From Left:Chinese actress Fan Bingbing wearing a dress by Christopher Bu at the 2011 Cannes FilmFestival;Shang Xia Space exudes Chinese sensibilities;garments from Jiang Yi's 2015 spring/summer collection;Lawrence Xu's one-shoulder dragon dress is also on display at the Met show.[Photo/China Daily]
Traditional flavor
While Bu has tried to categorize his fashion, many other Chinese designers have worked out a different recipe for success - adding modern flavors to the Chinese style allusion.
One such designer is Liu Min, who founded Ms Min in 2010. Trained at London College of Fashion, Liu combines Western cuts with Oriental sensibilities, bringing out her "Chineseness" with subtlety in fabrics she uses. Her 2015 spring/summer collection is called "Quiet Riot", echoing that approach.
"Guided with instinct and a longing for beauty, my search for my own cultural roots has deepened with time," Liu, says.
Another contemporary Chinese designer worth noting is Ban Xiaoxue, the founder of his namesake fashion brand. In one of his collections, the 1984-born designer piled scabs of embroidery on filmy fabrics including the silk organza.
"I also embroidered on netting, often used in sportswear. The result was a cool, modern and ethereal look," he says.
And that's the way to the future, especially when a designer is aiming to get high-end customers, according to Jiang Yi, a Beijing-based designer who opened his own boutique more than a decade ago.

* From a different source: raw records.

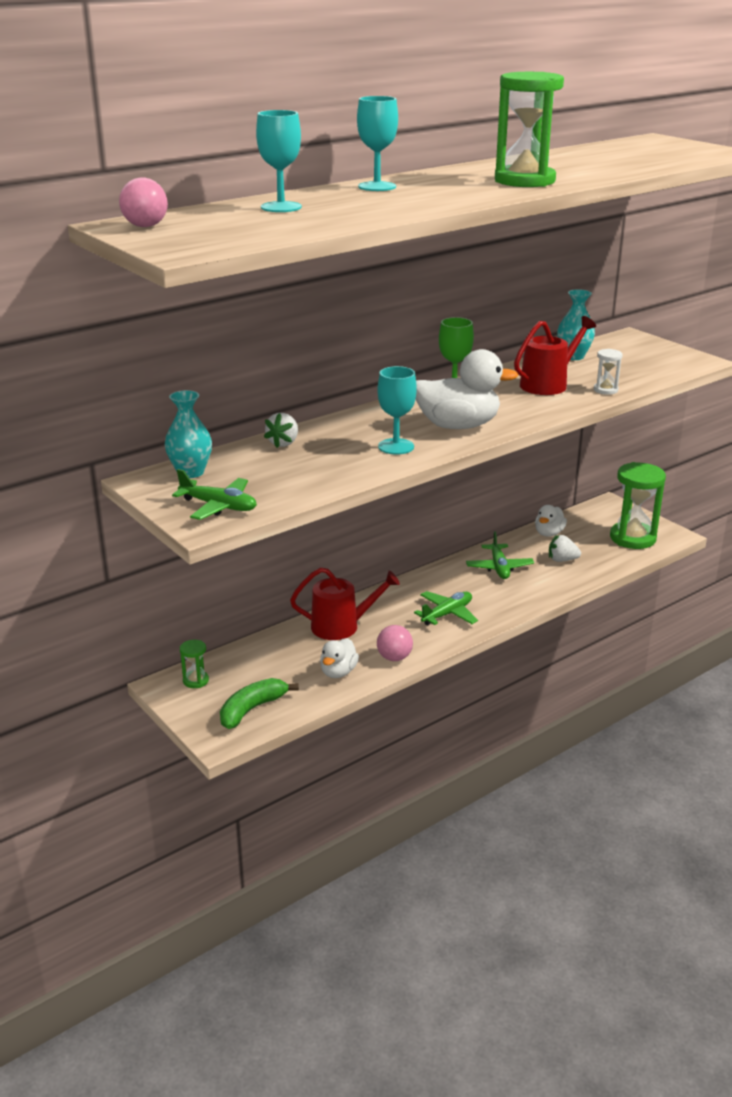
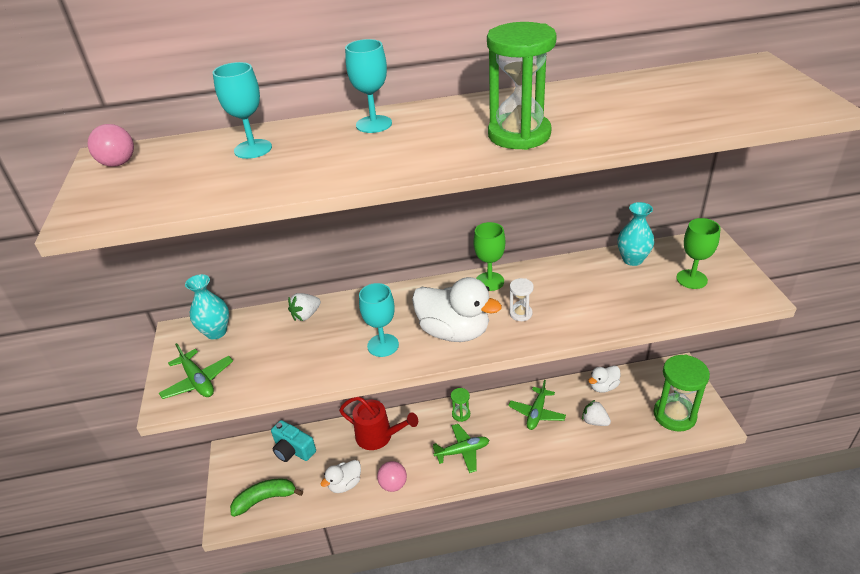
camera: 30 degrees right, 10 degrees up
(195, 681) = (250, 455): green hourglass -> green hourglass (461, 414)
(247, 662) = (293, 450): none -> turquoise camera
(548, 384) = (578, 294): red watering can -> none
(605, 390) = (625, 316): white hourglass -> white hourglass (520, 313)
(637, 360) = (691, 279): none -> green goblet

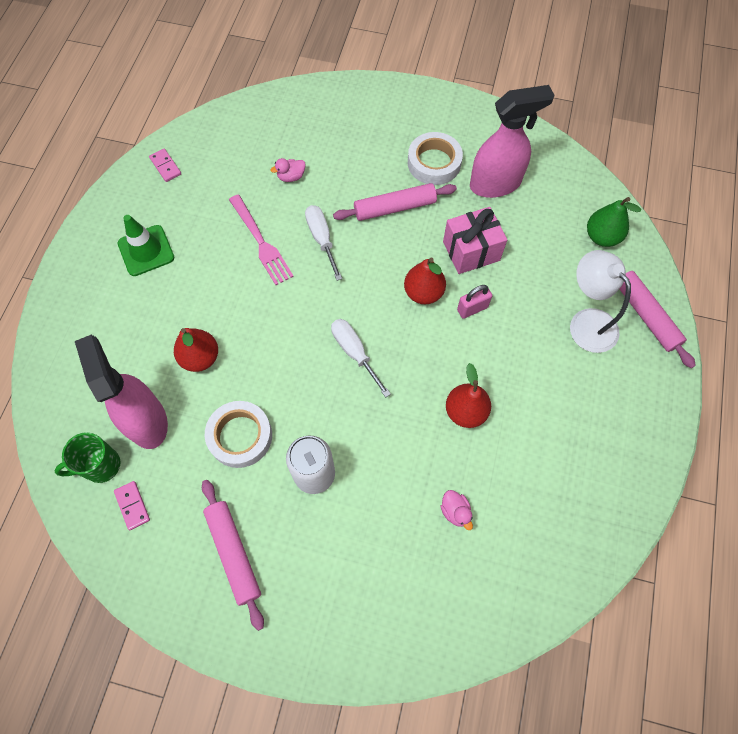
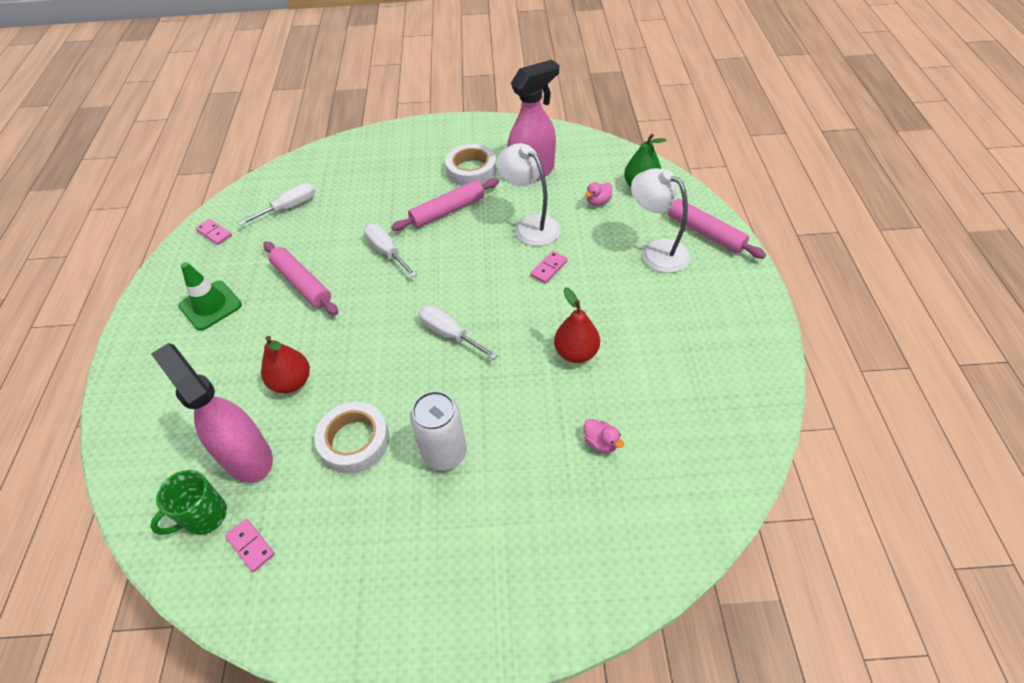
camera: 15 degrees left, 15 degrees down
(233, 553) = (380, 557): pink rolling pin -> pink rolling pin (302, 283)
(242, 156) = (289, 207): none -> white screwdriver
(261, 242) = (327, 269): pink fork -> none
(291, 177) = (341, 211): pink duck -> pink duck (598, 202)
(423, 293) = (498, 268): red pear -> none
(471, 251) = (530, 225): pink gift -> white lamp
(472, 309) = (549, 268): pink padlock -> pink domino

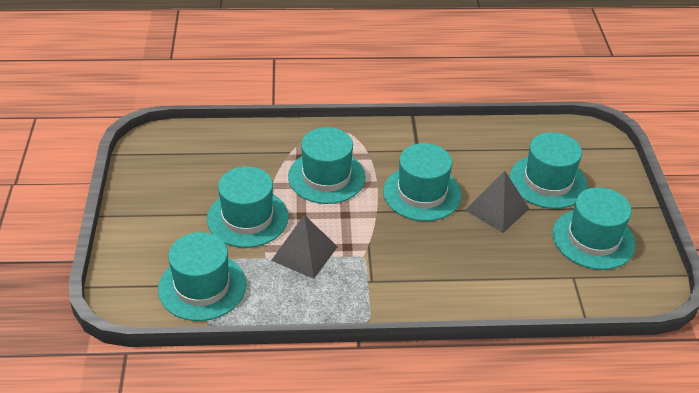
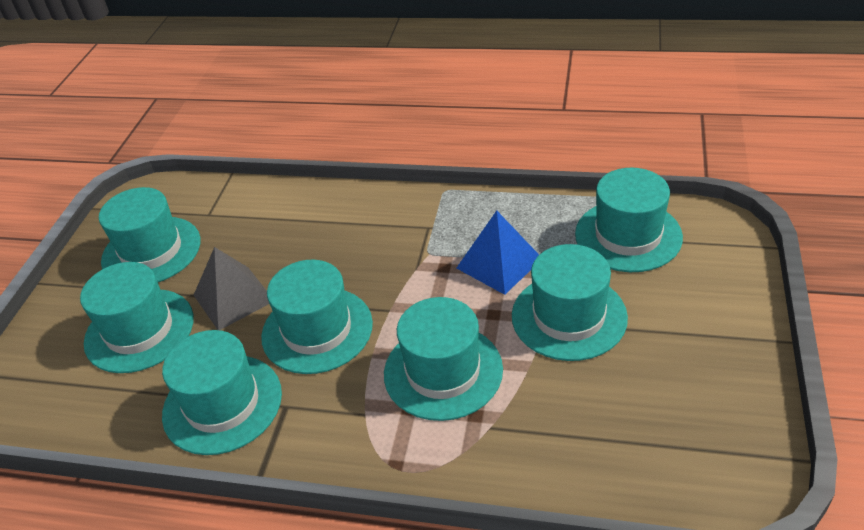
camera: 160 degrees left, 0 degrees up
(304, 253) = (499, 263): grey pyramid -> blue pyramid
(457, 147) = (222, 404): none -> turquoise hat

In the 1920s and '30s, China's high-society women mostly wore the qipao, but now most wear Western clothes. The equation between tailors and their clients at the time was also very different from today's designer-customer relations.
Jiang says: "In the olden days, the designers were mostly men, who took measurements not with a tailor's ruler but with their own arms. There may have been a certain degree of courtship, imperceptible to others but intensely felt by the two."